Executive Directors:

Professor Xiao Jian Guo (Chairman) Professor Yang Bin (President) Mr Liu Jian Ms Zuo Jin Ms Sun Min Ms Luo Yan

Independent non-executive Directors:

Mr Li Fat Chung Ms Wong Lam Kit Yee Mr Fung Man Yin, Sammy

Registered office: Canon’s Court 22 Victoria Street Hamilton HM12 Bermuda

Principal place of business in Hong Kong: Unit 1408, 14th Floor Cable TV Tower 9 Hoi Shing Road Tsuen Wan New Territories Hong Kong

13 May 2016

  • To the Shareholders and, for information purpose only, the holders of the Share Options

Dear Sir or Madam,

PROPOSED ADOPTION OF NEW SHARE OPTION SCHEME

INTRODUCTION

The purpose of this circular is to provide you with information and to seek your approval, inter alia, on the proposed adoption of the New Share Option Scheme.
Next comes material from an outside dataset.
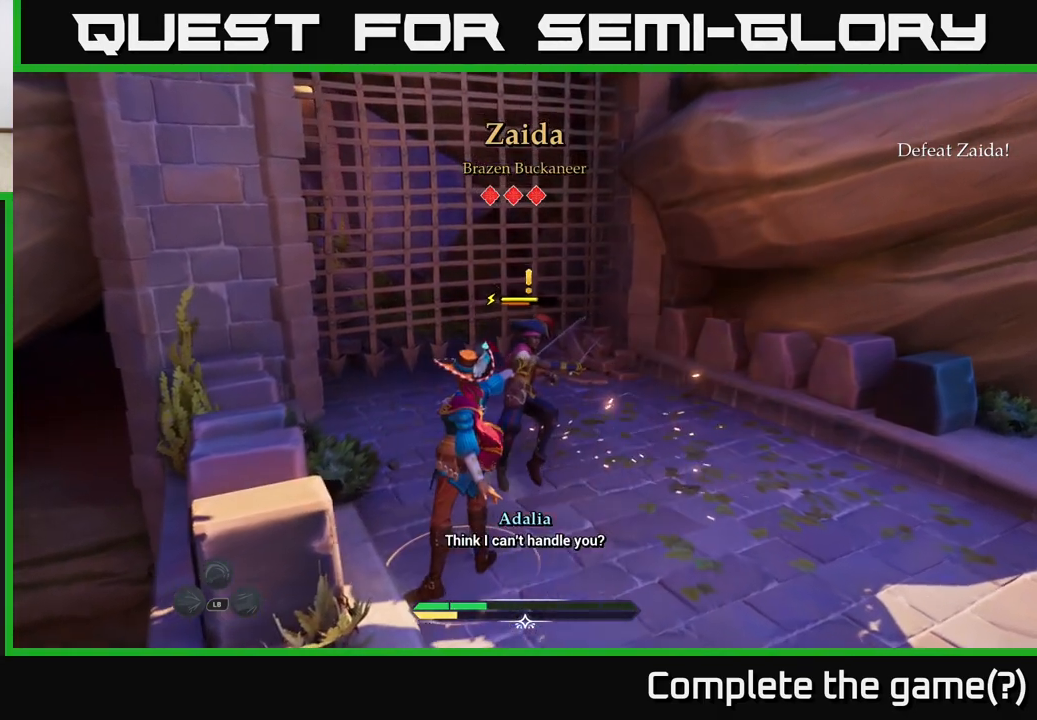
{"buttons": ["X"], "left_stick": "up-right", "right_stick": "center", "events": [[217, "X", "down"], [317, "X", "up"], [450, "X", "down"]]}
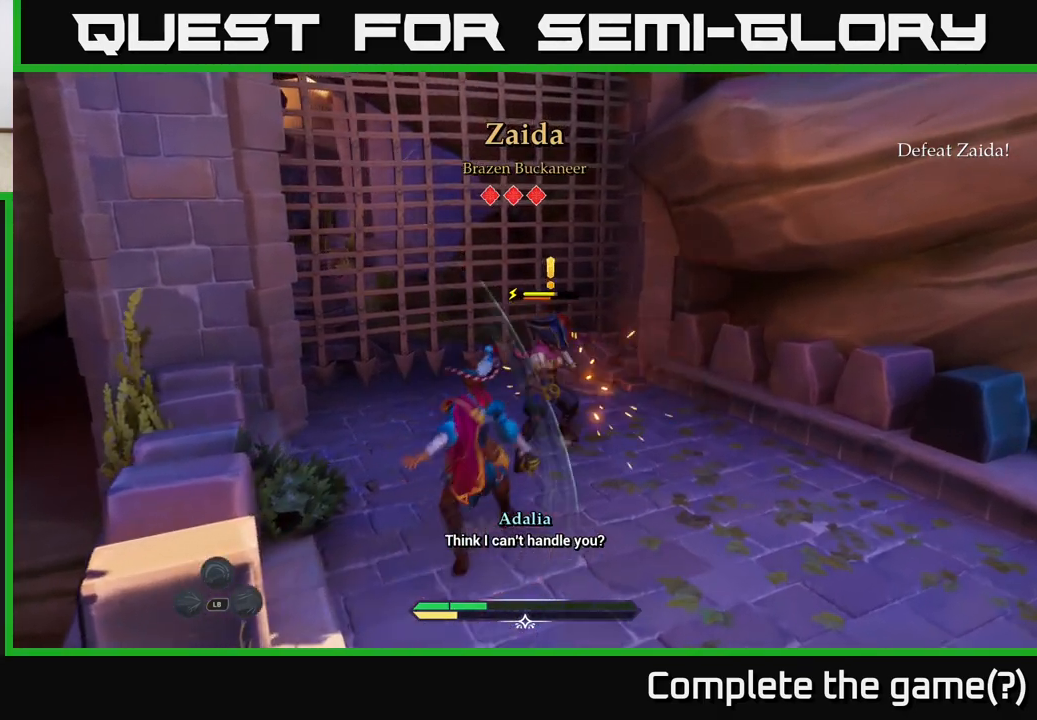
{"buttons": [], "left_stick": "center", "right_stick": "center", "events": [[50, "X", "up"], [133, "X", "down"], [217, "X", "up"], [333, "X", "down"], [433, "X", "up"], [483, "left_stick", "center"]]}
A notice of the SGM containing the resolutions to be proposed at the SGM is set out on pages 19 to 20 of this circular.

PROPOSED ADOPTION OF THE NEW SHARE OPTION SCHEME

The Existing Share Option Scheme

As the Existing Share Option Scheme expired on 24 May 2012, the Board considers that it is in the interest of the Company to adopt the New Share Option Scheme so as to continue to provide incentives or rewards to the Eligible Persons thereunder for their contributions to the success of the Group. Apart from the Existing Share Option Scheme, the Company had no other subsisting share option scheme as at the Latest Practicable Date.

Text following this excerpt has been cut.